Loving Nature in Tornado Season May 16, 2013

the desert is beautiful – and unforgiving

One of the most useful – and most difficult – skills in life is to learn to see things as they really are, unvarnished by either fear or wishful thinking. As children we learn that if we go out in the rain we will get wet but we won’t melt. We learn that our homework won’t do itself. We learn there are no monsters under our beds, though sadly we learn there are sometimes monsters in other places. The wider we can expand this practice of seeing things as they really are the better we can successfully navigate the challenges of life.

Last night thirteen tornadoes came through North Texas. Dozens were injured, many homes were destroyed, and at last count six people were killed. This is tragic and I offer my sympathies to the dead and injured and to their friends and families, but this is not an uncommon event – this is typical of Spring in the Central and Southern United States. Other areas have their own hazards: the East and Gulf Coasts have hurricanes, the West has wildfires, the North has blizzards, California has earthquakes and Hawaii has volcanoes. For all its beauty and majesty, Nature can be terrifying and destructive.

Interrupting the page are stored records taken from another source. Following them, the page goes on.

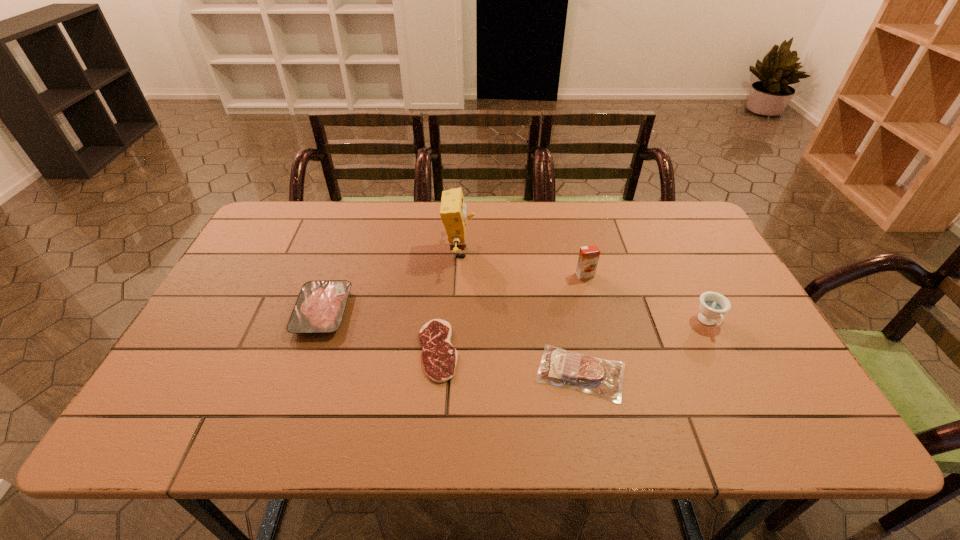
Identify the location of vacant space located on the side of the rightmost object with the handle. (735, 377).

Where is `vacant space located on the back of the leftmost steak`? The width and height of the screenshot is (960, 540). vacant space located on the back of the leftmost steak is located at coordinates (336, 275).

Identify the location of free location located 0.350m on the left of the rightmost steak. (384, 373).

I want to click on free space located 0.050m on the front of the second steak from left to right, so click(x=433, y=403).

Image resolution: width=960 pixels, height=540 pixels. I want to click on object situated at the far edge, so click(x=453, y=210).

Image resolution: width=960 pixels, height=540 pixels. Find the location of `object at the right edge`. object at the right edge is located at coordinates (713, 305).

How, then, can anyone proclaim as I did that developing a sacred, reverent relationship with Nature is not only a good thing, but an essential thing?

We must see things as they are. We were not placed on the Earth, we grew out of the Earth. All evidence suggests life evolved once, therefore we are related to every other living thing on this planet. We are dependent on Nature for food and water, for energy, and for the very air we breathe. Our fates are inseparably intertwined with the fates of every other species and ecosystem and we ignore them at our peril. Nature doesn’t need humans, but humans need Nature.

The Abrahamic religions teach that humans are at the center of the Universe and God is at its head. When we see things as they are, events such as last night make it clear that whatever our place is in the grand scheme of things, it is not at the center of the Universe. And they make it clear there is no head – there is only the Whole.

Contrary to what we like to think, our conscious minds do not control our lives. Try holding your breath for 10 minutes. Try willing your heart to pause, or your digestion to stop. We’ve all be warned not to go to the grocery store when we’re hungry. And as the proponents of marriage equality remind us, I didn’t choose to be heterosexual. The entity that is you is just as much blood and bone as it is brain, as much feeling as thought.

Likewise, the entity that is Nature is composed of rocks and trees and fish and bears and rivers and tornadoes… and humans. We are part of Nature and we need Nature just as our little fingers need the rest of our bodies.

When we accept that we aren’t at the center of the Universe, we are free to deal with things as they are. Destruction and untimely deaths are still painful, but they carry only ordinary pain. We don’t have to wonder why a tornado struck our house. There are physical reasons but no metaphysical reasons. We don’t have to torture ourselves further trying to figure out “why?” We just have to console the survivors, mourn the dead, pick up and move on.

Now if this sounds naturalistic (i.e. – non-theistic) that’s OK. The Universe behaves in a rather non-theistic fashion, at least most of the time. But there’s still the pesky question of religious experiences. What am I to do with my experiences of wonder and awe? What am I do to with my experiences of Danu, Dagda, Isis, Osiris, and many more? What am I to do with my direct communion with Cernunnos? What am I to do with my mystical experiences of my ancestors – some known and some unknown?

I can either rationalize them away or I can accept them as they are. Accepting them as they are helps me live a more meaningful, more confident, more dedicated life. Of course, if your religious experiences aren’t helpful, by all means interpret them differently. We don’t know with absolute certainty which approach is correct, and I doubt we ever will.

Nature is beautiful and terrible, creative and destructive. We are a part of Nature, but only a part: not the center and not the head. When we learn to see things as they are, we can develop a deep connection with Nature and a love for Nature, even as we mourn the losses caused by Nature.